> What you need to do:
Answer these questions using the abstract on 3D-printed occlusal device materials.
(a) What are the two 3D-printed occlusal device materials being compared?
(b) Which DLP 3D printer was used to print the discs?
(c) How long, and at what temperature, were the specimens kept in coffee for the staining test?

> Selected excerpt:
****

The Effect of Different Surface Treatments on the Roughness, Translucency, and Staining of 3D-Printed Occlusal Device Materials

Abstract

Objectives: To compare surface treatments (as-printed, optical polish, resin-coated, polished) of two 3D-printed occlusal device materials (KeySplint Soft and NightGuard Flex 2) cured with or without glycerin for surface roughness, translucency, and coffee staining.

Materials and methods: Discs (2 mm thick) from two 3D-printed occlusal resins (KeySplint Soft and NightGuard Flex 2) were printed using a DLP 3D printer (SprintRay Pro 95), cleaned (ProWash S), and cured (ProCure 2) with or without glycerin. Some specimens were printed in an optical polish tank. Specimens were either as-printed, resin-coated, or polished. Reference milled (ProArt CAD Splint) and heat-cured (Excel Formula Heat Cure Denture Base Material) specimens were also prepared. Surface roughness was analyzed using a contact profilometer. Translucency was measured using a spectrophotometer. Staining was evaluated after 24 days in coffee at 37°C. Data were analyzed with ANOVA and Tukey post hoc tests.

****

> Extracted records:
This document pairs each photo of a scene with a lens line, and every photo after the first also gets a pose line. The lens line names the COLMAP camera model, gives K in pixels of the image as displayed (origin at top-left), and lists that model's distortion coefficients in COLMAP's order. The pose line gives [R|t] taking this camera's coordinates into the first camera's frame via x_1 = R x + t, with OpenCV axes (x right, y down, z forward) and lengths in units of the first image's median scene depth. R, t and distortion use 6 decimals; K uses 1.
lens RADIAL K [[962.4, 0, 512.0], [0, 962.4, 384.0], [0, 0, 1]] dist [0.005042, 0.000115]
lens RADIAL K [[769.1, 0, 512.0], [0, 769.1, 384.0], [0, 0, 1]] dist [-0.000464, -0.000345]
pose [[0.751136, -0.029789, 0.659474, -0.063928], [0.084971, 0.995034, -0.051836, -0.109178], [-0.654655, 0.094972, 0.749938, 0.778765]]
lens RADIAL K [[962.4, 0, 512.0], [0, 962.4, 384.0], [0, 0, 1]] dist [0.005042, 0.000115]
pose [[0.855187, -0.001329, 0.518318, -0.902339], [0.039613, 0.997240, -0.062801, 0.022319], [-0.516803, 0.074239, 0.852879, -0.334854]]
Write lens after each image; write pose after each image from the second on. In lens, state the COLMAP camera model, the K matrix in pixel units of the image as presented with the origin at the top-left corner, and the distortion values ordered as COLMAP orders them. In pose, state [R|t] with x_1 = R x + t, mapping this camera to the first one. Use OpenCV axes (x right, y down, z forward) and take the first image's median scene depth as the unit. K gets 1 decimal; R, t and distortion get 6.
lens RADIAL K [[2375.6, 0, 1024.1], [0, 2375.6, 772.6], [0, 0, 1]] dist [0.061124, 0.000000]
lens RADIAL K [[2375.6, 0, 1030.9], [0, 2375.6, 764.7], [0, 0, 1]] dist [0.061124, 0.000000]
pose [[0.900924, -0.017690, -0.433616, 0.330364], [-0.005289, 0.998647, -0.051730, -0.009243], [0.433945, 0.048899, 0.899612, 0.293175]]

****

> Task answer:
(a) KeySplint Soft and NightGuard Flex 2.
(b) SprintRay Pro 95.
(c) 24 days at 37°C.